A key insight from the experiments above is that when dealing with large change histories, it is much more efficient to encode the document as a whole than to encode each change separately (in the example above, it makes a factor of 50 difference). This has implications for network protocols that sync Automerge nodes: for example, Hypermerge is currently based on append-only logs of changes, assuming that we're working with one change at a time.

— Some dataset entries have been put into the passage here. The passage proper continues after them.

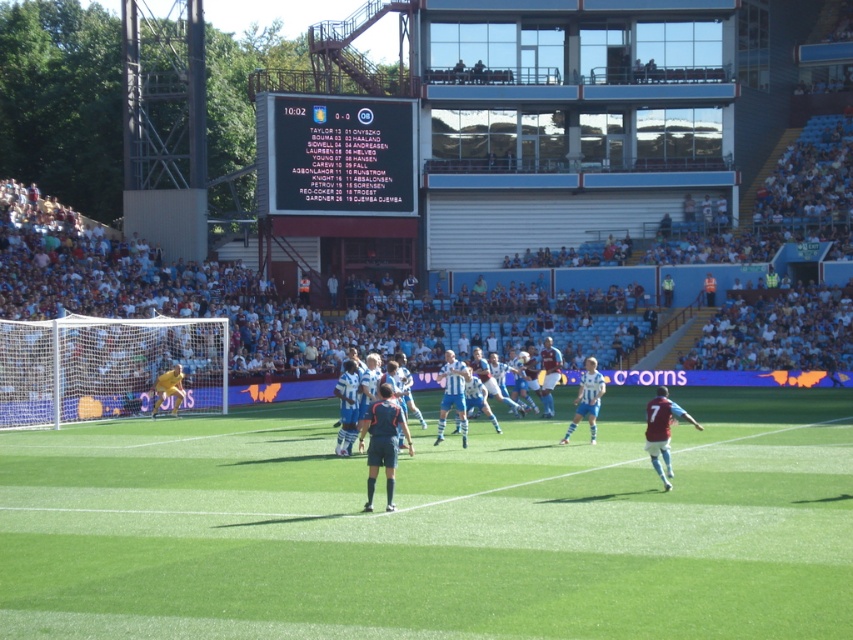
Between green grass field at center and dark blue uniform at center, which one has more height?

With more height is dark blue uniform at center.

Between green grass field at center and dark blue uniform at center, which one is positioned higher?

dark blue uniform at center is above.

Which is behind, point (674, 394) or point (386, 390)?

The point (674, 394) is behind.

The image size is (853, 640). In order to click on green grass field at center in this screenshot , I will do `click(434, 528)`.

Based on the photo, between dark blue uniform at center and yellow jersey at left, which one is positioned higher?

yellow jersey at left

Which of these two, dark blue uniform at center or yellow jersey at left, stands taller?

yellow jersey at left

The image size is (853, 640). What are the coordinates of `dark blue uniform at center` in the screenshot? It's located at (381, 442).

Which is below, black plastic scoreboard at upper center or maroon jersey at center?

maroon jersey at center is lower down.

Which is behind, point (264, 192) or point (650, 440)?

Positioned behind is point (264, 192).

Locate an element on the screen. The height and width of the screenshot is (640, 853). black plastic scoreboard at upper center is located at coordinates (335, 156).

Future protocols will need to detect how far out of sync the two nodes are: if they are almost in sync, it is more efficient to just send the last few missing changes, as each change is typically a few hundred bytes. But if they are far apart (or if one of the nodes is lacking the document entirely) it is more efficient to send the whole-document encoding. Multiple versions of the whole-document encoding can be merged efficiently, without having to turn the document into a log of changes and back again. Essentially, the CRDT can run in two modes: an operation-based mode (where we send changes over the network) and a state-based mode (where we send the whole-document encoding). Network protocols will need to be adapted to take advantage of this choice, by figuring out when to use which mode.
One last thing about the whole-document encoding: while its primary design goal is to be compact, the close second goal is to allow fast loading of the current state from disk. For example, fetching the current value of a particular field (e.g. the title of a document) should not require decoding the whole file, but only reading a bit of metadata and then seeking to the appropriate place in the file. On some platforms, we might even be able to avoid loading the whole file into memory by memory-mapping it and seeking only to those bits that we need.

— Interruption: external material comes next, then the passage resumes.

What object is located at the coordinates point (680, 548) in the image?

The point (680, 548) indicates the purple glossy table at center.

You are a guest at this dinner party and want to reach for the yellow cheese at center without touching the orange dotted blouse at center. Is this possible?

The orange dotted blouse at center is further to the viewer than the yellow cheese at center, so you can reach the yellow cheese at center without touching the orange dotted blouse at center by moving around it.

To test this, I wrote a hacky experimental decoder that reads the latest text of the LaTeX paper source example (that is, it extracts the 104,852-character final text string from the 1,119,341-byte encoded file). Here are the timings from running that decoder 10 times on my laptop:
I don't know why the running time fluctuates so much (GC maybe?), but a median time of ~5 milliseconds is pretty encouraging. Loading a file with hundreds of thousands of changes would probably take minutes with the current Automerge implementation, if it completes at all.
I will write up a detailed specification of the binary format sometime soon. A lot of thought has gone into it, e.g. designing for future extensibility. For now, I want to put this update out there to share what's happening.
By the way, Orion and Alex have been doing an excellent job of tracking this progress in their Rust port of Automerge. This means interop between the JavaScript and Rust backends is not far off!